A todo esto se sumó un dato técnico inquietante: los teléfonos móviles de Ana y de su novio fueron manipulados antes y después de la muerte de la joven. Informes periciales revelaron que se borraron datos del terminal de Ana en las horas críticas, y que también hubo movimientos sospechosos en el dispositivo de él. La familia asegura que esa limpieza digital se hizo para borrar mensajes que probarían el control, las amenazas y la tensión extrema de la pareja. No se llegó a imputar a nadie por destrucción de pruebas, pero el propio juzgado de violencia de género admitió en 2024 que la maniobra sobre el móvil existió y era relevante para la investigación.
Pese a todo, la maquinaria judicial fue lenta. En noviembre de 2019, la Audiencia de Sevilla ordenó reabrir el caso; en julio de 2020, R. V. fue imputado por la muerte de Ana; pero el asunto tardó tres años en pasar definitivamente a un juzgado específico de violencia sobre la mujer. Durante ese tiempo, Antonio Buza tuvo que escuchar cómo se insinuaba en autos y escritos que su hija podría haberse quitado la vida por problemas económicos con él, como si la responsabilidad moral recayera sobre el propio padre que pedía justicia. Esa reinterpretación del dolor fue, en palabras suyas, “una tortura añadida”.
El gran giro llegó en marzo de 2025. La Audiencia Provincial de Sevilla revisó la calificación y ordenó que la muerte de Ana sea juzgada como homicidio doloso, es decir, como una muerte causada con intención, no solo por imprudencia. Consideró “poco verosímil” que Ana se hubiera lanzado voluntariamente del coche en marcha, subrayó las contradicciones del acusado y dio más peso a la hipótesis de un impacto provocado. Al mismo tiempo, decidió que sea un jurado popular quien escuche las pruebas y decida qué pasó realmente aquella madrugada. Para la familia, fue la primera vez que una resolución judicial se acercaba de verdad a su verdad íntima.

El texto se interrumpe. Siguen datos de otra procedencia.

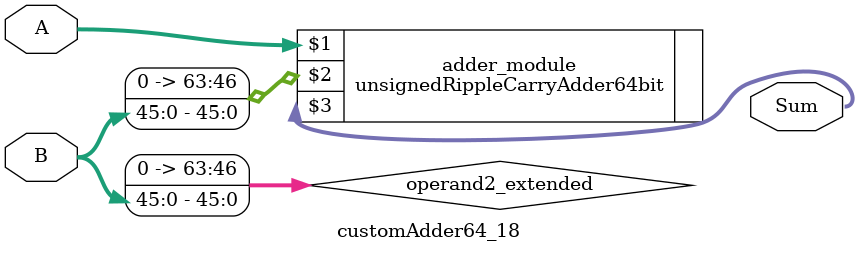
<source format=v>
module customAdder64_18(
                        input [63 : 0] A,
                        input [45 : 0] B,
                        
                        output [64 : 0] Sum
                );

        wire [63 : 0] operand2_extended;
        
        assign operand2_extended =  {18'b0, B};
        
        unsignedRippleCarryAdder64bit adder_module(
            A,
            operand2_extended,
            Sum
        );
        
        endmodule
        
</source>
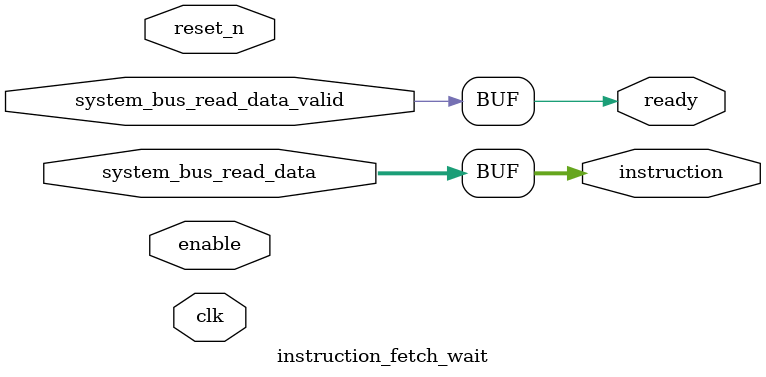
<source format=sv>
`default_nettype none

module instruction_fetch_wait(
    input reset_n,
    input clk,

    output ready,
    input enable,

    output [31:0] instruction,

    input [31:0] system_bus_read_data,
    input system_bus_read_data_valid);

    assign instruction = system_bus_read_data;

    assign ready = system_bus_read_data_valid;

endmodule

</source>
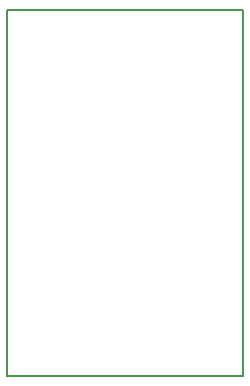
<source format=gbr>
%TF.GenerationSoftware,KiCad,Pcbnew,(5.1.7)-1*%
%TF.CreationDate,2021-03-22T16:24:13+01:00*%
%TF.ProjectId,PIR-Addon,5049522d-4164-4646-9f6e-2e6b69636164,rev?*%
%TF.SameCoordinates,Original*%
%TF.FileFunction,Profile,NP*%
%FSLAX46Y46*%
G04 Gerber Fmt 4.6, Leading zero omitted, Abs format (unit mm)*
G04 Created by KiCad (PCBNEW (5.1.7)-1) date 2021-03-22 16:24:13*
%MOMM*%
%LPD*%
G01*
G04 APERTURE LIST*
%TA.AperFunction,Profile*%
%ADD10C,0.150000*%
%TD*%
G04 APERTURE END LIST*
D10*
X195000000Y-94000000D02*
X215000000Y-94000000D01*
X195000000Y-125000000D02*
X195000000Y-94000000D01*
X215000000Y-94000000D02*
X215000000Y-125000000D01*
X215000000Y-125000000D02*
X195000000Y-125000000D01*
M02*

</source>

La Audiencia, eso sí, no imputó de momento delitos específicos por violencia psicológica ni por la manipulación de los móviles, al entender que esa parte no estaba suficientemente cerrada en la instrucción. La acusación particular ya ha adelantado que intentará llevar igualmente al juicio todos los indicios de control, aislamiento, celos y borrado de pruebas, para que el jurado no vea la escena como un simple “accidente de tráfico” tras una discusión, sino como el desenlace de una espiral de dominio que se fue estrechando durante meses sobre una chica de 19 años.